Ainsi, abstraction faite des difficultés économiques qui ponctuent le quotidien des deux femmes, le destin a semble-t-il distribué les bonnes cartes au petit écureuil. Avec la jeunesse, la beauté et pas mal de suite dans les idées, un chemin pavé de roses devrait s’ouvrir devant ses pas. D’ailleurs il y a bien des jours où notre héroïne est heureuse. Alors où le bât blesse-t-il ? Pour y voir plus clair, le livre s’ouvre sur une merveilleuse citation tirée de la nouvelle d’Arthur Schnitzler Mademoiselle Else : « J’aurais dû naître pour une vie insouciante ».

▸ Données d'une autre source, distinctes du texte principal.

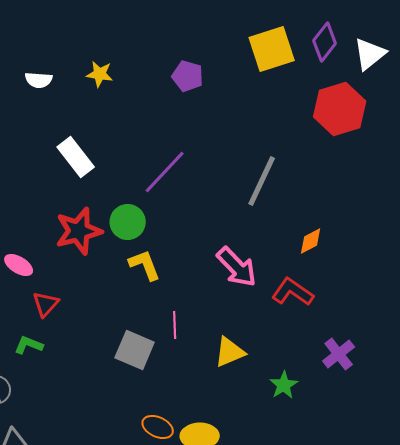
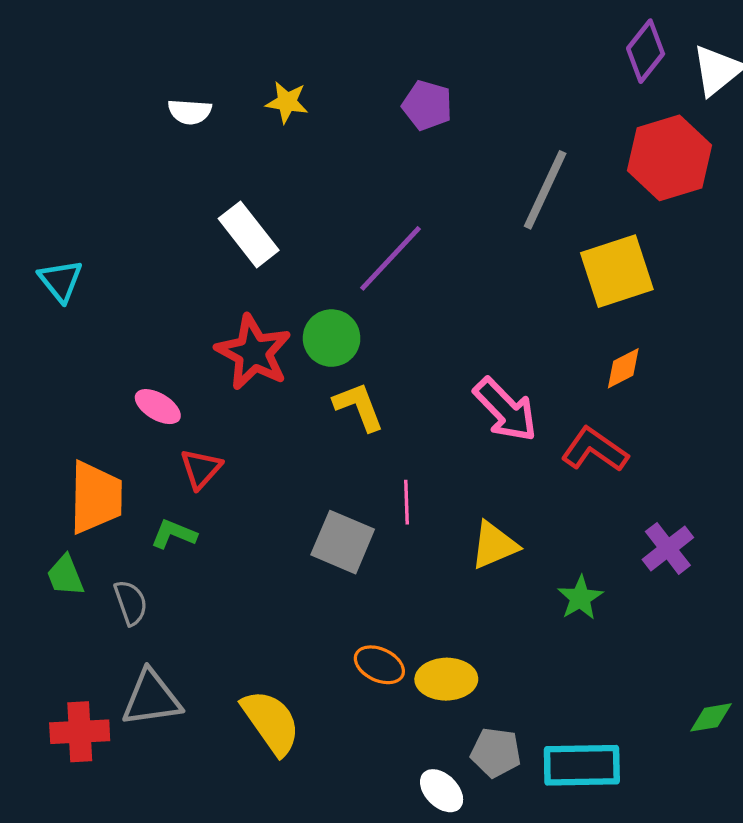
yellow square: (272, 49) -> (617, 271), moved
gray line: (262, 181) -> (545, 190), moved
red star: (79, 231) -> (253, 352), turned -30

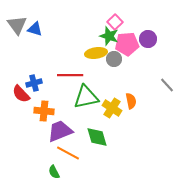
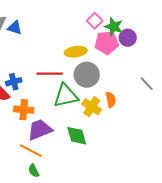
green star: (109, 36) -> (114, 27), moved
gray circle: (114, 59) -> (87, 75), moved, size x1.6
orange line: (68, 153) -> (31, 151), moved

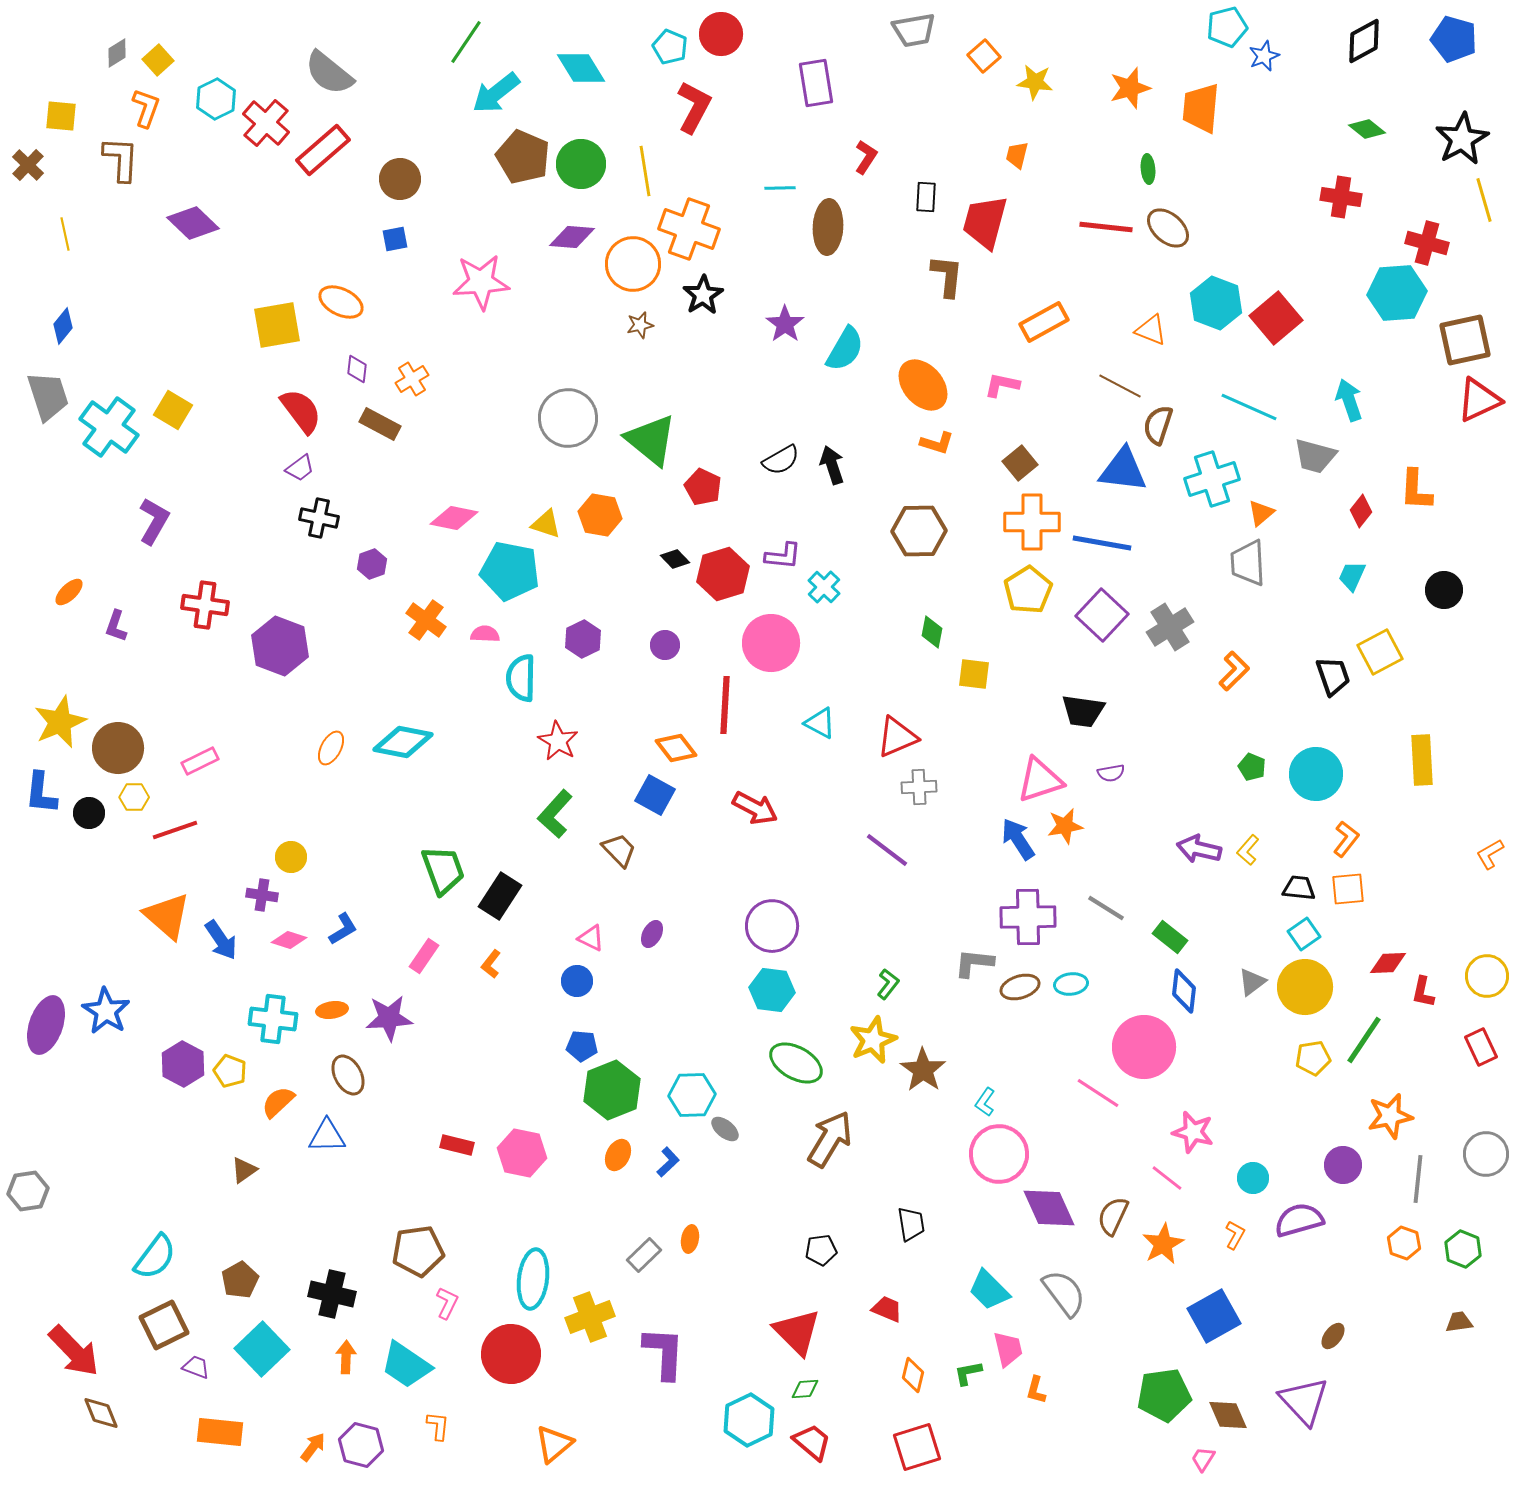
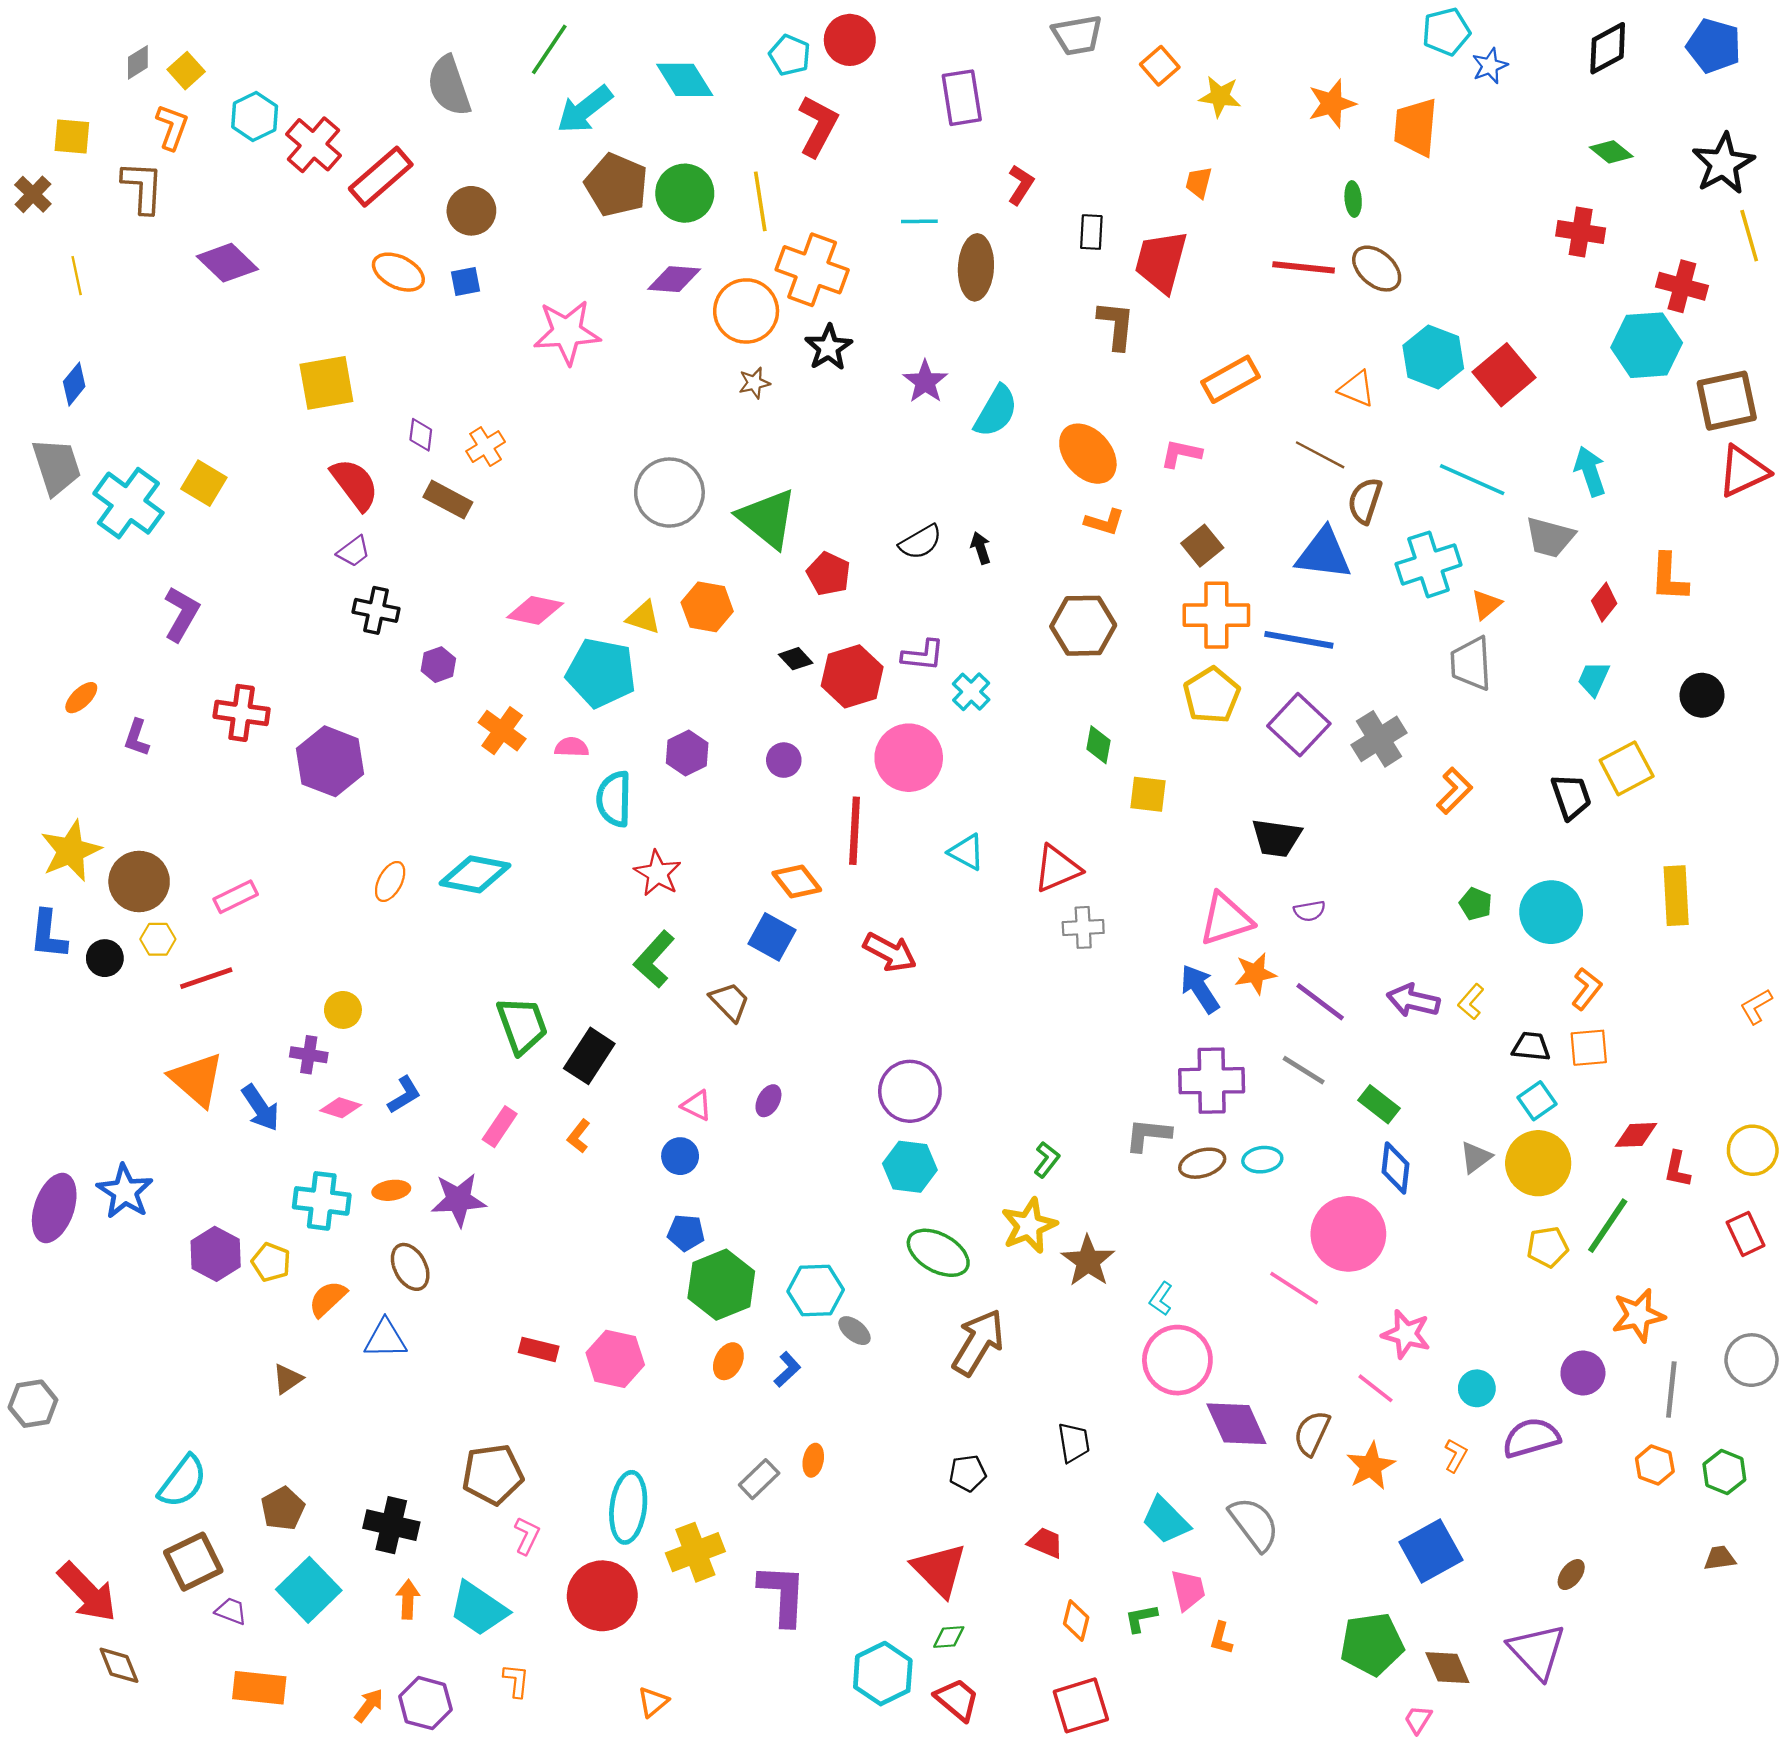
gray semicircle: (329, 73) -> (449, 86), moved, turned 32
orange ellipse: (341, 302) -> (398, 272), moved
black arrow: (832, 465) -> (981, 548), size x0.7
purple line: (887, 850) -> (1320, 1002), moved
orange triangle: (554, 1444) -> (653, 1702), size x0.7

Un instinct presque animal pousse la mère à protéger sa fille comme une louve réagirait face à un chasseur armé jusqu’aux dents. Avec la réussite qu’on peut imaginer dans une lutte à armes inégales. « Un faux mythe de la protection maternelle. Une représentation grotesque et déformée du monde, difficile à percevoir par l’incapacité à se transcender », en conclut A. Bevilacqua. Ainsi, en filigrane de cette relation mère – fille, se dessinent les contours de la vie villageoise et sa mentalité étriquée, comme métaphore de l’absurdité du monde extérieur. Auquel le petit écureuil n’est décidément pas adapté. Car, au bout du compte, la fille est mal à la campagne comme en ville et, lors de sa parenthèse étudiante et citadine, la vie n’était guère plus facile qu’au « pays ». Quand le petit écureuil se raconte « Je vomis un peu tout le monde. Je vomis pour la vieille, pour mon père qui n’a pas voulu de moi, pour les gens de ce trou paumé qui ne m’ont pas acceptée, je vomis pour le mal que me font les autres… », ses mots ébauchent un passé familial douloureux marqué par le désamour : père absent, grand-mère tyrannique, nouveaux morceaux de cette mosaïque existentielle qui s’emboîteront dans d’autres romans… comme un écho à l’indifférence et à l’égoïsme que doit affronter le duo mère – fille.

    • Sur Lucrezia Lerro :

Autrice et poétesse reconnue en Italie, celle-ci démontre dans tous ses écrits être en prise avec les réalités féminines. Publiée en France depuis 2021, ses romans ont jusqu’ici recueilli de nombreuses réactions enthousiastes.